◆ Work instructions
Would you copy all lines in the data that contain the word "analysis"?

===== Data under study

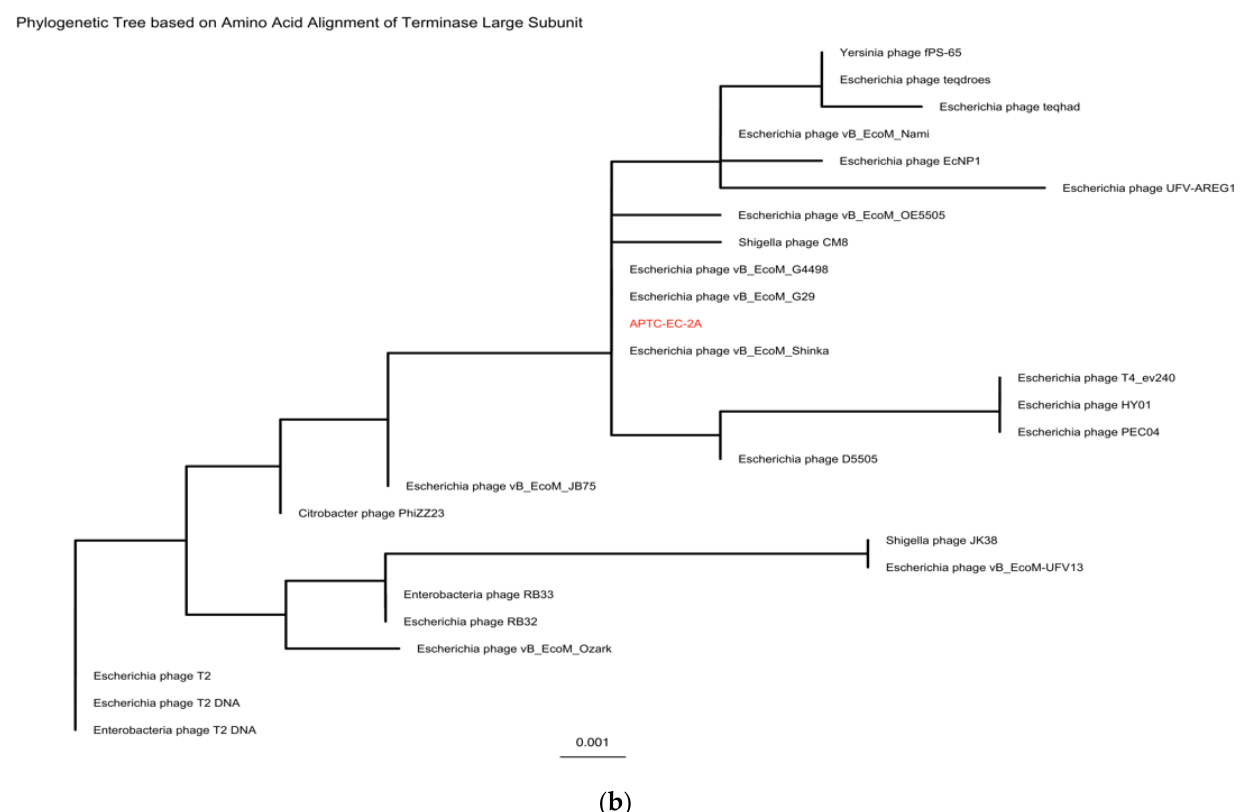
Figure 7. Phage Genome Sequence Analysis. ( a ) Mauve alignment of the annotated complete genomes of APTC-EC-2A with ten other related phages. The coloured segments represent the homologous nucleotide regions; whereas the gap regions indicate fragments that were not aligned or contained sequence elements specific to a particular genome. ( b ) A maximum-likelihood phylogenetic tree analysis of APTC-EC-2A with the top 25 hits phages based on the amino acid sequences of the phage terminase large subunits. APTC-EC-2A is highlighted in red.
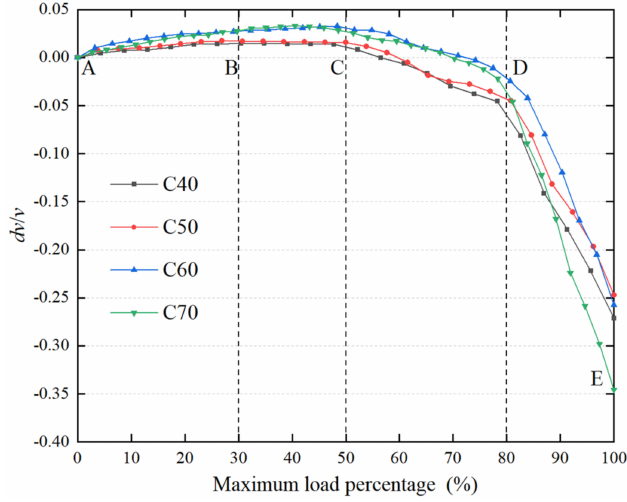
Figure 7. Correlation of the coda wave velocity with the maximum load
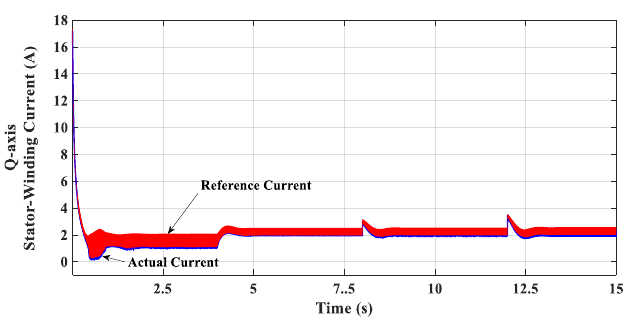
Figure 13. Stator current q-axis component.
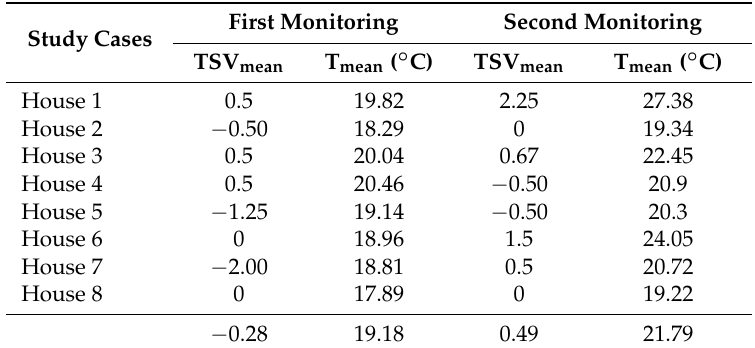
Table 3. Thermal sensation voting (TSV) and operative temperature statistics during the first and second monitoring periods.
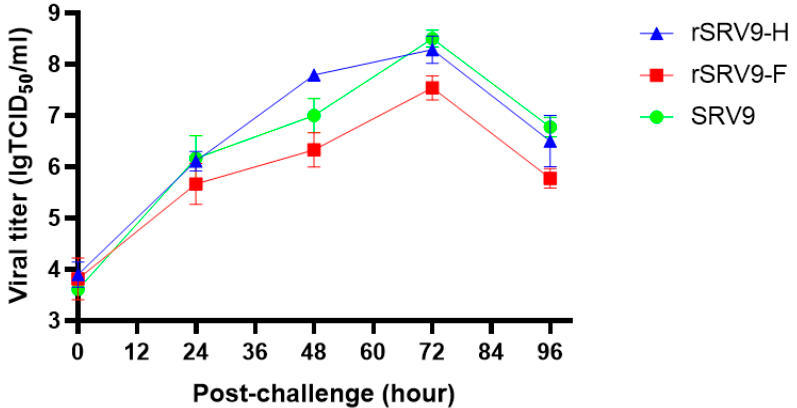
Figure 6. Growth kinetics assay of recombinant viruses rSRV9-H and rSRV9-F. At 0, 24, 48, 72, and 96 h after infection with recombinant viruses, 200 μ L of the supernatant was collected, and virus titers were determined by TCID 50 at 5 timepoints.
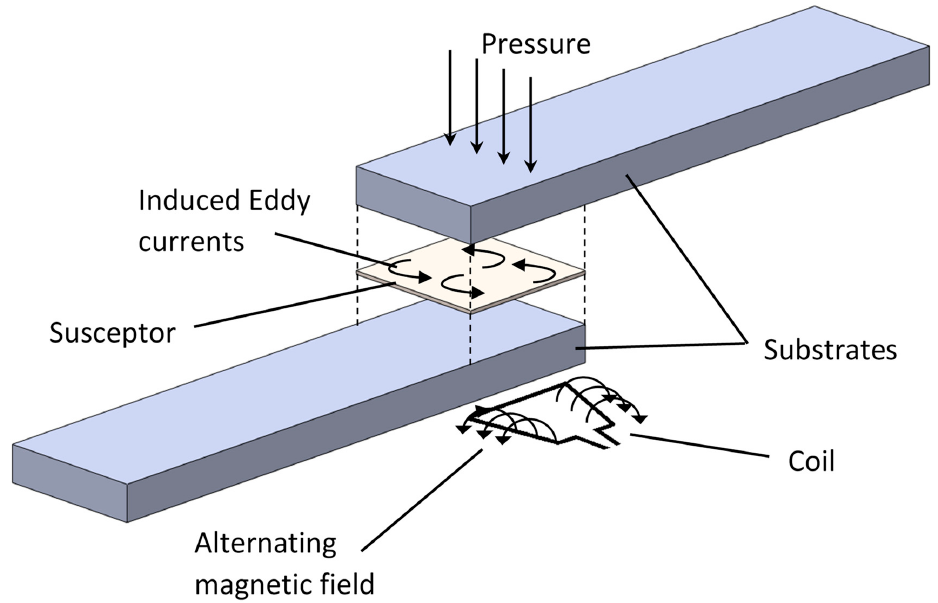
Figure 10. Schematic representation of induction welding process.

==========
===== Data under study

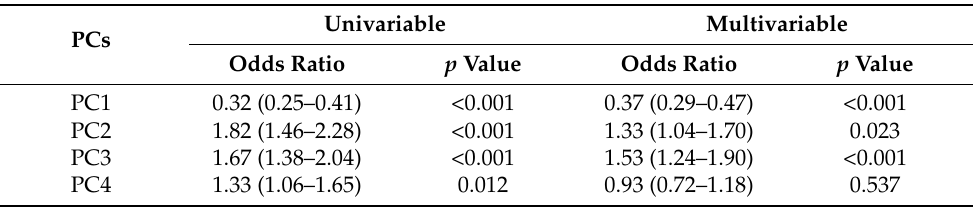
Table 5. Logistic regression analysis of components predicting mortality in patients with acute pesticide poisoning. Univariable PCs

==========

◆ Response to this task
Figure 7. Phage Genome Sequence Analysis. ( a ) Mauve alignment of the annotated complete genomes of APTC-EC-2A with ten other related phages. The coloured segments represent the homologous nucleotide regions; whereas the gap regions indicate fragments that were not aligned or contained sequence elements specific to a particular genome. ( b ) A maximum-likelihood phylogenetic tree analysis of APTC-EC-2A with the top 25 hits phages based on the amino acid sequences of the phage terminase large subunits. APTC-EC-2A is highlighted in red.
Table 5. Logistic regression analysis of components predicting mortality in patients with acute pesticide poisoning. Univariable PCs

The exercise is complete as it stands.